According to I.M. Lewis, the garad Jama Farah like his predecessors, continued in the custom of aversion to colonial powers:

The Garaad of the Mahamuud Garaad, is recognized by the Government and receives a stipend . Garaad Jaama of the Faaraḥ Garaad has only recently been recognized, having successfully maintained his prestige by opposing the administration
— IM Lewis

The primary antagonism between Garad Jama Farah and the British was the Garad's support of SYL, thus furthering cross-border multi-nationalism:

Gerad Jama, a traditional chief of the Bah Arasama Dulbahante, with authority over the most numerous of Dulbahante subclans, the Farah Garad, supported the SYL as a protest against the government's local authority system, which had the effect of reducing his powers
— James Coleman

==Taxation==
Prior to his taxation plans, Garad Jama was in self-induced exile in Mogadishu:

Ali Gerad Jama, the university - educated son of the Gerad ( chief ) Jama Farah ( who went into voluntary exile in Mogadiscio from 1952 to 1958 as a result of his conflict with the British administration ) provided the main drive behind the party.

The taxation plans for the Dhulbahante occurred in 1957, resembling a type of regulation and administration in return for public services and expenditure from Garad Jama Farah:

 It is of interest, however, to note that a clan meeting of the Dulbhante at Las Anod in December 1957, which discussed matters of general Dulbahante interest including the maintenance of peace, education and closer relations with Government, proposed the establishment of a clan betterment fund, contributions to which were to be received by Garaad Jaama.
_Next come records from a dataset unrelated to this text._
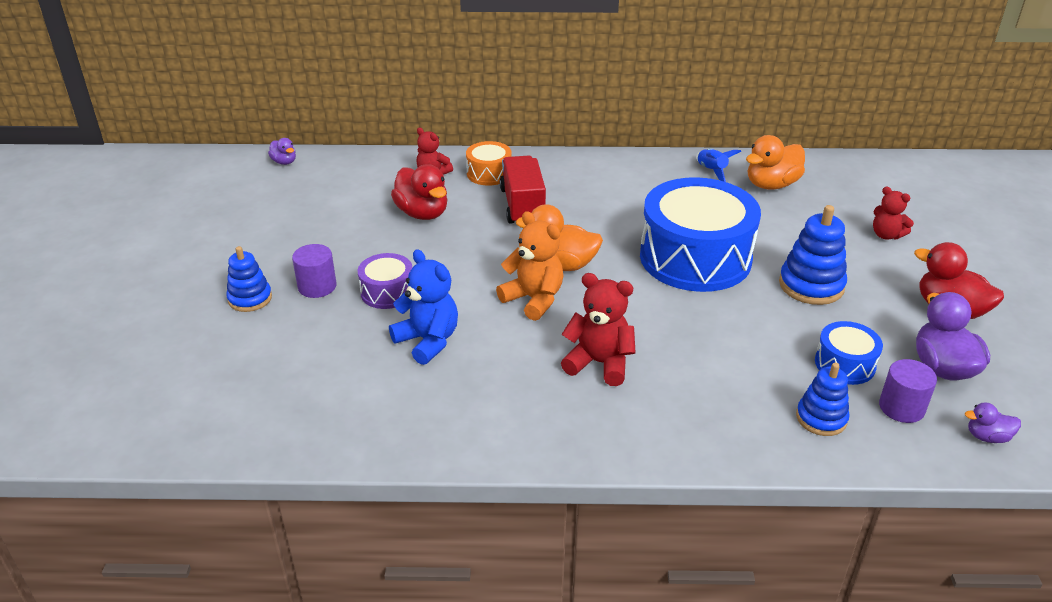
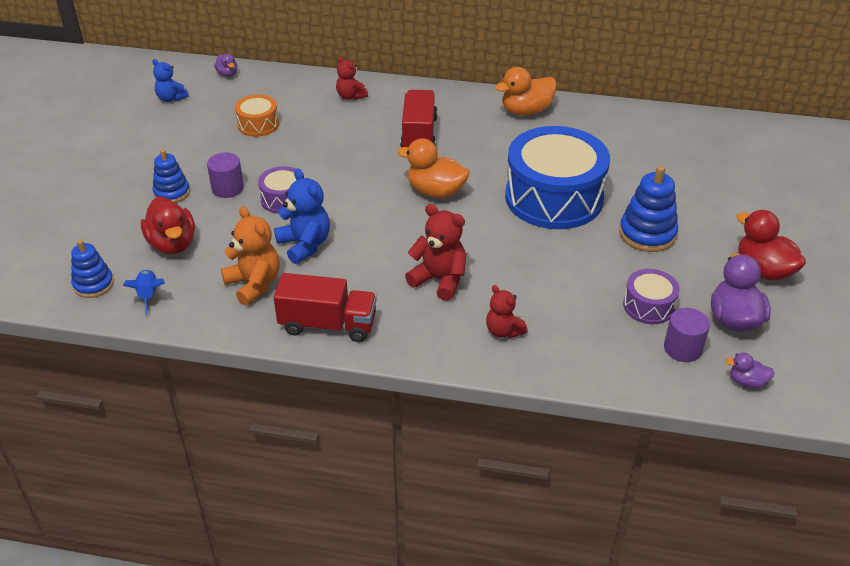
camera: 10 degrees right, 5 degrees up
(224, 194) = (171, 98): none -> blue teddy bear
(422, 213) = (331, 133): red duck -> red duck (172, 244)
(483, 432) = (328, 324): none -> red truck
(489, 173) = (399, 101): orange drum -> orange drum (258, 124)
(533, 299) = (402, 219): orange teddy bear -> orange teddy bear (254, 284)
(712, 171) = (599, 118): blue rocket -> blue rocket (149, 295)
(771, 185) = (648, 137): orange duck -> orange duck (526, 111)
(821, 418) = (609, 348): blue stacking toy -> blue stacking toy (93, 284)
(844, 364) = (648, 306): blue drum -> purple drum
(886, 235) = (735, 195): red teddy bear -> red teddy bear (503, 331)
Vestiges of a similar degree of centralized administration on the pattern of a Muslim Sultanate, survive today in the Protectorate amongst the Warsangeli.

==Patricide of father==
The predecessor of Diiriye Guure, Garad or Sultan Ali, passed away in a patricide, by his older son, Mohamud, the older brother of garad Jama Farah:

Such was their belief in him that when the Sultan of the Dolbahanta, Ali Gerad, defected from the Derwish cause, his own son pleaded for the privilege of killing him "is meet that the infidel father be put to death by the believing son who is deprived of a place in paradise."

After the commotion and fleeing by many Dervishes to the Huwan, they were able to reestablish themselves at their original base in the Nugaal Valley when restitution was paid:

 the Dervishes could not remain in the Ogaadeen and they hastily withdrew to the Nugaal, where the Sayyid propitiated the Dulbahante for the moment by a massive payment of blood monies.

The poem Dhurwaa Ariga Eebaa Leh by Dhiqle starts name-checking the two sons of Garad Ali IV as "Laba ilmo-Garad baa leh" i.e., whimsically telling certain hyenas these livestock belong to his two sons i.e. Garad Mohamud and Garad Jama, although insinuating they are still young, after certain spotted hyenas stole or ravished livestock intended for the haroun.

In 1899 either his father Sultan Ali or his successor Diiriye Guure gave his daughter to the Sayid, at a time the Darawiish tariqa permitted a form of marriage called sighar, wherein multiple parallel marriages occurred with brides and bridegrooms being exchanged.